Should the ECJ, Coughlan asks, be empowered to impose harmonized human rights standards on the basis of this Charter that override all such differences for 350 million Europeans?

10.  The peoples of the various EU countries possess their human rights already, under theeir national Constitutions and the European Convention on Human Rights.  They do not come to them from the EU, as putting this Charter into a Treaty would imply.

End of report

Editor's note:

The above report has been condensed, with permission, from an article appearing in "The Irish Family" on 13 October 2000.

The full article can be obtained from "The Irish Family", PO Box 7, Mullingar, Co Westmeath.

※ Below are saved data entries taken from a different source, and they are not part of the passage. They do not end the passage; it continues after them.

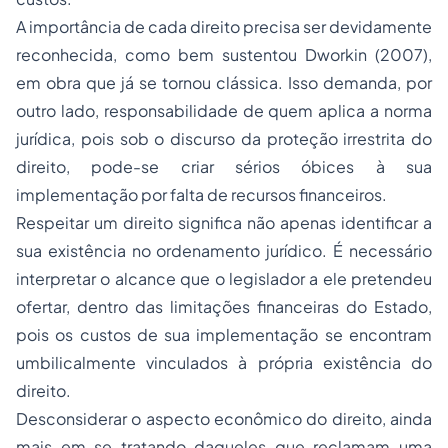
A importância de cada direito precisa ser devidamente
reconhecida, como bem sustentou Dworkin (2007),
em obra que já se tornou clássica. Isso demanda, por
outro lado, responsabilidade de quem aplica a norma
jurídica, pois sob o discurso da proteção irrestrita do
direito, pode-se criar sérios óbices à sua
implementação por falta de recursos financeiros.
Respeitar um direito significa não apenas identificar a
sua existência no ordenamento jurídico. É necessário
interpretar o alcance que o legislador a ele pretendeu
ofertar, dentro das limitações financeiras do Estado,
pois os custos de sua implementação se encontram
umbilicalmente vinculados à própria existência do
direito.
Desconsiderar o aspecto econômico do direito, ainda
mais em se tratando daqueles que reclamam uma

John Paul II and the Charter
The following is an extract from comments made by Pope John Paul II during a meeting with the presidents of the parliaments of the European Union who met with him Sept. 23 in Rome:

"In adopting a new charter," the Pope said, "no matter what shape it may take in the future, the Union must not forget that Europe is the cradle of the notions of person and freedom, and that these notions emerged because the seed of Christianity was planted deep in Europe's soil. In the Church's thought, the person is inseparable from the human society in which he or she develops."

The Holy Father continued, "Declarations of rights in some way point out the inviolable area that society regards as not being subject to interference from the play of human power. What is more, it is recognized that power exists in order to protect this area, whose focus is the human person.

"Thus, society acknowledges that it is at the service of its members and their natural aspiration to find fulfillment as individuals and social beings. This aspiration, which is part of the person's nature, corresponds to the person's inherent rights, such as the right to life, physical and mental integrity; and freedom of conscience, thought and religion."

On  Sept. 18, Cardinal Camillo Ruini, president of the Italian bishops’ conference, expressed his concern over the way that this fundamental text
is being written (cf. ZENIT, Sept. 19, ZE00091911).

The cardinal pointed out a grave contradiction: On one hand, the charter
hopes to be the basis of the common values held by the European Union, but,
on the other, it fails to define them. The preamble appeals to the European
peoples to "share a peaceful future," founded simply "on common values."
However, it does not identify them.

Cardinal Ruini further stated that the text fails to mention the historical and cultural roots -- and much less the Christian roots -- that gave life to Europe. These roots have constituted Europe's "soul," and "today can also inspire its identity and mission," he added.